Binge drinking wasn’t a big deal when I was a teenager because everyone else my age was doing it too. We all got carried away with the newfound freedom of college under the illusion of finally being adults. All sleepovers at friends’ homes involved stealing alcohol from the bars of their slumbering, blissfully oblivious parents. All socializing came with the pursuit of alcohol and getting into clubs.

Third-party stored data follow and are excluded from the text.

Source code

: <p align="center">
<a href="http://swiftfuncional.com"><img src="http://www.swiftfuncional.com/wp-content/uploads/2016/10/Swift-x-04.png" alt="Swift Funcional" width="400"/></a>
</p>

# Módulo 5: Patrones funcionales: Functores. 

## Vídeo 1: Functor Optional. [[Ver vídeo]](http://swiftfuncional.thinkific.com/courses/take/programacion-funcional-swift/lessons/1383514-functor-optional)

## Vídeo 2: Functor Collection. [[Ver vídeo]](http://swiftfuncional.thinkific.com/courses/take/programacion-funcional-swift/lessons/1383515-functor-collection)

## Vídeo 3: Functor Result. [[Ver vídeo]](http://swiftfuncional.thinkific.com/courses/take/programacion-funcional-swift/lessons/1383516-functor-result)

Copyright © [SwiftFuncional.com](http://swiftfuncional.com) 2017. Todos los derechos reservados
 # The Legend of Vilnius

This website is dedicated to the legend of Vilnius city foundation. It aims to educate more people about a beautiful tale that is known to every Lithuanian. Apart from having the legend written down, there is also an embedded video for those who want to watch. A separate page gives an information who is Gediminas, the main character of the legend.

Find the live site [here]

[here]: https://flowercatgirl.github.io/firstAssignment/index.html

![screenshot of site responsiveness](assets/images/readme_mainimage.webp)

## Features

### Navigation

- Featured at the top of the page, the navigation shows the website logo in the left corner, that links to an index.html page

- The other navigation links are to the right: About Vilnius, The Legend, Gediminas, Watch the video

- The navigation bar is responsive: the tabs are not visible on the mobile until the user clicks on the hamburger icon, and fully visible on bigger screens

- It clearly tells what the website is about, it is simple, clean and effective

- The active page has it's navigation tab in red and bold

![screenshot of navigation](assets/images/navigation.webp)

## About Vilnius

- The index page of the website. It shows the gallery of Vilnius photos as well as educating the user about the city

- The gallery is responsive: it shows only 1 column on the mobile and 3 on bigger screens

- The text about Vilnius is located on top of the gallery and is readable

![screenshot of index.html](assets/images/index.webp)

But the numbing effects of alcohol didn’t last long—the more I drank, the less it helped, and ultimately it began to exacerbate my pain instead of dulling it. I have an oddly (odd because of the sheer amount I had had to drink that night) vivid memory from when I was seventeen years old and I got into a rather serious spot of trouble with my mother for coming home drunk one evening. I had stumbled home, quite obviously trashed, way past my ten o’clock curfew after an evening involving one too many beers with my friends. Now, the average Indian mother, as any Indian child knows only too well, possesses the well-honed ability to provoke nightmares with no more than a deliberate narrowing of the eyes. They’re terrifying enough on a normal day when the full extent of your wrongdoings are things like talking on the phone three minutes past your bedtime or having to explain why and how you’ve already run out of your weekly allowance on Thursday. So, you can imagine that in the event that you do something that doesn’t just violate totally arbitrary (yeah that’s right, Mom) mom laws but is actually dangerous and bad for you, that ability to induce terror takes on an entirely new dimension. Suffice to say, what was awaiting me when I got home was . . . not pretty.